Personal information
- Full name: Shane Heard
- Born: 28 July 1958 (age 68)
- Original teams: Horsham Homers, Horsham DFNL
- Height: 177 cm (5 ft 10 in)
- Weight: 79 kg (174 lb)

Playing career^{1}
- Years: Club / Games (Goals)
- 1977–87, 1991: Essendon / 168 (39)
- ^{1} Playing statistics correct to the end of 1991.

= Shane Heard =

Australian rules footballer

Shane Heard (born 28 July 1958) is a former Australian rules footballer who played with Essendon in the VFL/AFL. He was recruited from the Horsham Homers Football Club in the Horsham District Football League.

Heard started his career in 1977 and developed into a high quality tagger.

Heard played in the 1983 VFL grand final loss to Hawthorn and was a member of Essendon's 1984 VFL Premiership team, playing on the wing, tagging Robert DiPierdomenico.

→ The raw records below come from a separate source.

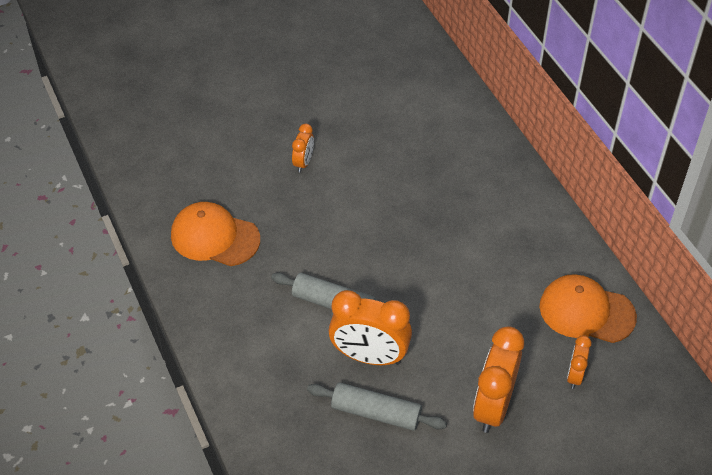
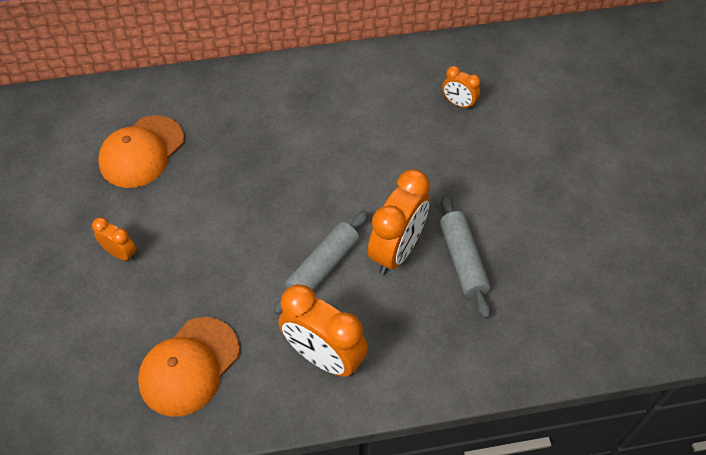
camera: 75 degrees left, 5 degrees up
(376, 413) = (463, 260): grey rolling pin -> grey rolling pin turned 45 degrees counterclockwise
(493, 406) = (476, 168): orange clock -> orange clock (324, 357)
(586, 311) = (395, 77): orange cap -> orange cap (142, 152)

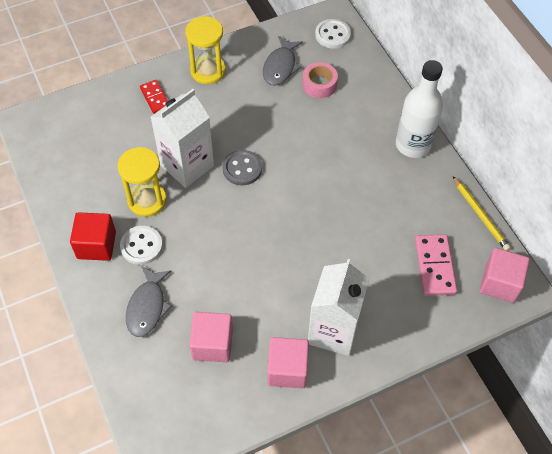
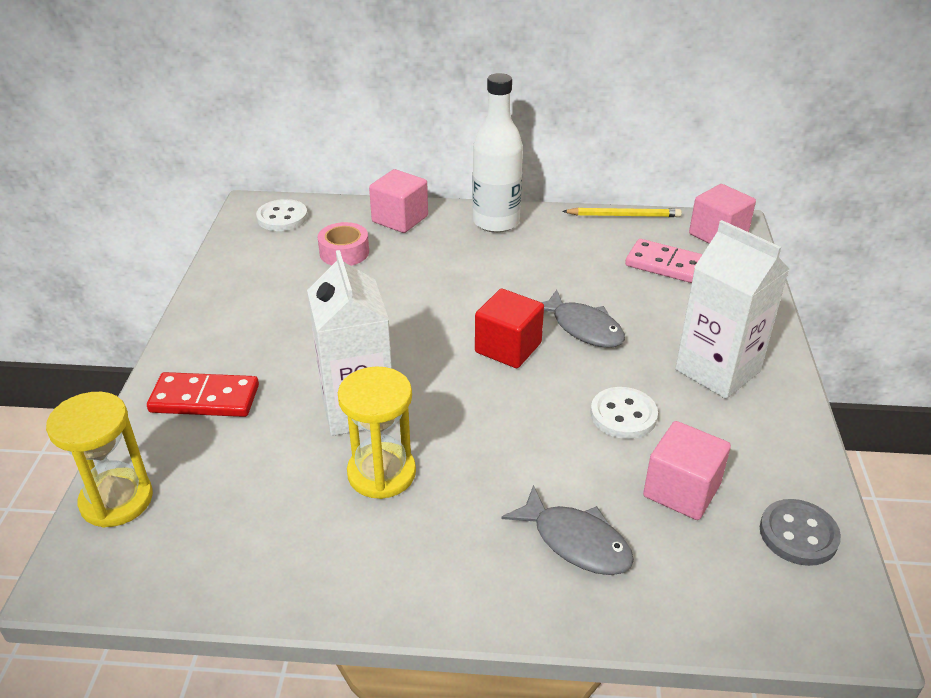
camera: 60 degrees left, 20 degrees down
(96, 245) = (417, 565): red cube -> red cube (508, 348)
(141, 246) = (460, 509): white button -> white button (623, 415)
(155, 98) = (205, 398): red domino -> red domino, size x1.54
(208, 71) = (217, 332): yellow hourglass -> yellow hourglass (116, 500)
(242, 169) = (411, 359): grey button -> grey button (798, 534)
(280, 67) = (283, 270): grey fish -> grey fish (583, 328)
(287, 369) = (757, 431): pink cube -> pink cube (400, 219)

Heard missed out on the 1985 Essendon premiership when he pulled his hamstring in the last training session prior to the grand final.

He retired at the end of the 1987 season but was lured back to the club in 1991 for one final year. Where he was regularly regarded for his unbelievable tagging ability.

Heard played in the 1992 and 1993 Ainslie premiership teams, prior to returning to the Wimmera region.